Follow along with Rollins students and faculty for the short 10-minute walk.
Keynote Speaker
Peacock's Feather on Ethnographic Research and Environmental Defense
Friday, March 22, 2024 at 12:00 pm
The Alfond Inn - Park 3
Dr. Jon Carter
Dr. Jon Carter is an Associate Professor of Anthropology at Appalachian State University. As a sociocultural anthropologist, he is interested in criminality, aesthetics, and politics, particularly in Honduras, where cartel violence and state corruption have forced tens of thousands to flee the country as refugees and undocumented migrants.
For many years now, environmental defenders in Honduras have taken great risks to resist large-scale energy and extraction projects backed by state military and paramilitary forces. Herein I will examine how the material conditions of these resistance efforts have not only disrupted extractivist projects, but have also disrupted familiar notions of self, community, and ecology in Honduras. Seen this way, an "occupation" is not just confined to a particular situation unfolding at a particular time, but becomes a collective project with the potential for reframing ideas of citizenship, family, and landscape in Honduras--at the very moment that the contradictions of late-liberalism would banish them to wastelands of violence, incarceration, and ecocide.

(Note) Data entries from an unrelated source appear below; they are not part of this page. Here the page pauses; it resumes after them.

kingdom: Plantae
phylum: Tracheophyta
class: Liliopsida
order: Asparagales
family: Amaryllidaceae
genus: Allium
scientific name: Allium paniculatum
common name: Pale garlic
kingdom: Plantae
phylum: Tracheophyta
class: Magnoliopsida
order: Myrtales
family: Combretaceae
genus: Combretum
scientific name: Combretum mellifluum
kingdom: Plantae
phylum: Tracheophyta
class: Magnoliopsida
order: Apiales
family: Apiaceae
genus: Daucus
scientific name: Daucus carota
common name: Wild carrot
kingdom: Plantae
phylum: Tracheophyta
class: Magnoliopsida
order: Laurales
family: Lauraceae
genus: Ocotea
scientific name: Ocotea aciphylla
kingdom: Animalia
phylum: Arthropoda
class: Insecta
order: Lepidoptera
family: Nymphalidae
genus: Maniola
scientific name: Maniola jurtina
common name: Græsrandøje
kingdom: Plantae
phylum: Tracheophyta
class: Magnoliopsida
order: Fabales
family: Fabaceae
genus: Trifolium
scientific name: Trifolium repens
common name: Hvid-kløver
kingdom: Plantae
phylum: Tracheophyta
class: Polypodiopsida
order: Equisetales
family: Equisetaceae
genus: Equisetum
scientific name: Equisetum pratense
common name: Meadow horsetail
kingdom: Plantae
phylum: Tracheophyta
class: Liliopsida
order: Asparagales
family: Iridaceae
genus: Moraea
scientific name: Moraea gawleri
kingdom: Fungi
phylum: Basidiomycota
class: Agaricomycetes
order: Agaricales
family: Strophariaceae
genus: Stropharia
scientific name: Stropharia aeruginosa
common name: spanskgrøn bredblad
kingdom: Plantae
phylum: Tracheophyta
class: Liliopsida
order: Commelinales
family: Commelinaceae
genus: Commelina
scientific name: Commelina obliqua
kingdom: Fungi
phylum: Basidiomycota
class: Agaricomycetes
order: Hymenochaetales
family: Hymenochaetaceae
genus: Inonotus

For this talk, I will organize my thoughts around two questions: (a) What futures become thinkable, when such occupations are experienced as a process of socio-environmental experimentation? (b) How might the creative and nimble practices of these very occupations also destabilize the ethnographer, enlivening the senses, attention, and awareness subsumed within the stale term "methods”?